But what compelled me to draw was reality. As far as I was concerned, there was no artistic thought, but a reaction to what happened in front of me. When you see something horrible you feel an electric current from your heart and you do this thing. You don’t plan it.
You didn’t immigrate to Israel immediately after the war, why did you eventually decide to come?

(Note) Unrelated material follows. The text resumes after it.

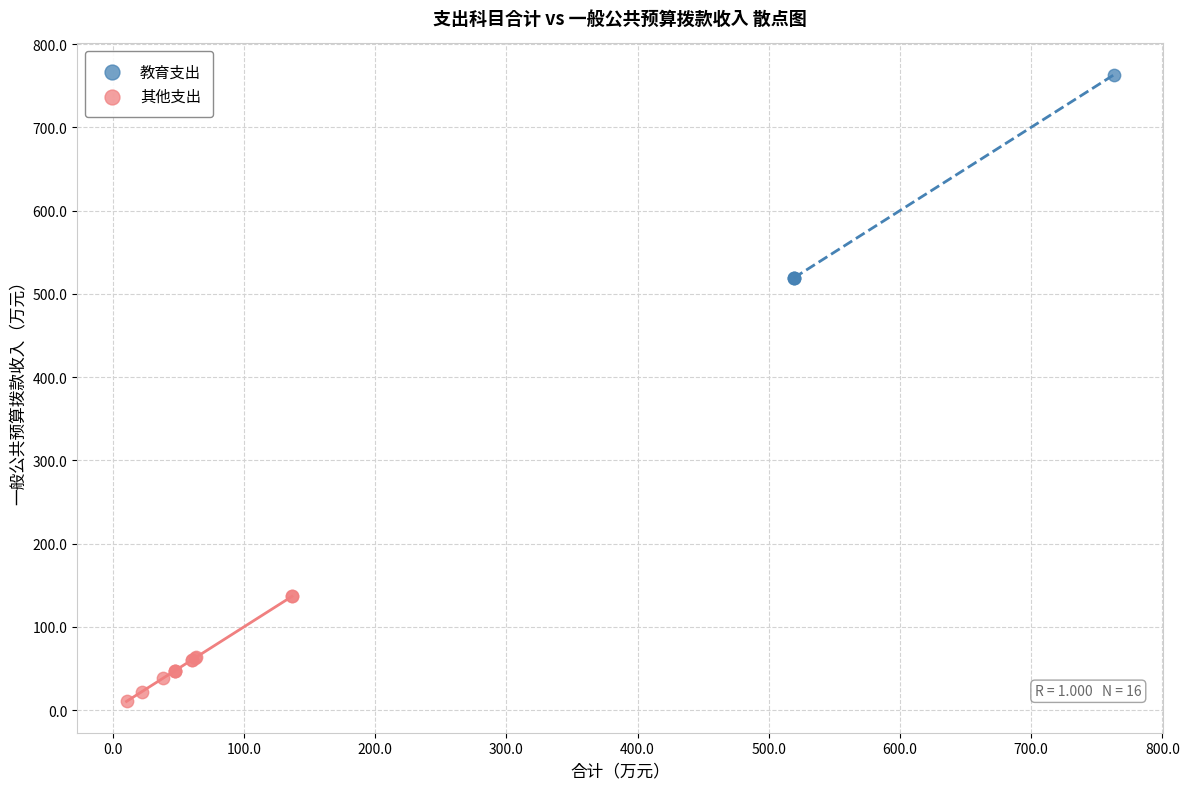

What are all the series names shown in the legend?

教育支出, 其他支出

When I was in Lodz, in Poland, I felt great there. I was a known artist, the government commissioned my work. I had a large studio and a beautiful apartment and I was completely safe. But during the 50's a wave of Jews that had escaped to Asia returned to Poland. These Jews who escaped the war, now returned to Poland in the hope of getting to Israel. This wave was so influential that I couldn’t ignore it. I asked myself what I'll be doing in this jungle, in Israel. There it's green, it's cultural. Here on the way from Tel-Aviv to Jerusalem I saw these scorched places. What am I doing here? I painted only eastern people. Steadily, I made my way here and I was happy. I had a big house in Safed. I got closer to people, spaces, the Sea of Galilee, the market. In Safed I saw the Arab women, I also saw Jews there, for the first time I saw Jews from the Middle East. I was so excited that I went and drew them. It influenced me to see the all the Eastern types from Morocco, Tunisia. We were at the port entrance gate together. My wife, who came from great living conditions sat and cried, and I painted these types just like I did in the woods.
I acclimated, I painted here, I was happy about the blue skies of Israel. Only during the Eichmann Trial, the trauma hidden from an earlier period revealed itself. As a reaction I started painting ecological themes, also a form of destruction. So for a while I painted the ghetto, and destruction as well; the destruction of seas with petrochemical spills, Dollars covering the beautiful water with its dynamic life – it’s an ecological extermination. Slowly, I left it and returned to my signature Israeli painting. Lately, I do free-form art.
Finally, can you regard your self representation of yourself in Self Portrait?
Self Portrait – do you see facial features here? Actually, its half a swastika, behind it is a black patch which is the past, and that is the chronicle, and all together I call it an "auto-portrait," what I've been through.
In effect, this is a person who experienced the Holocaust. I am typical of those who experienced the Holocaust. Symbolically, I call it an auto-portrait because I experienced what thousands of others did. Styles change with circumstance and life. It’s all a reaction. When you are dealing with Modern Art, when you live in the present – I was in the woods and that was the reaction, I lived it. The authenticity is what an artist is measured by.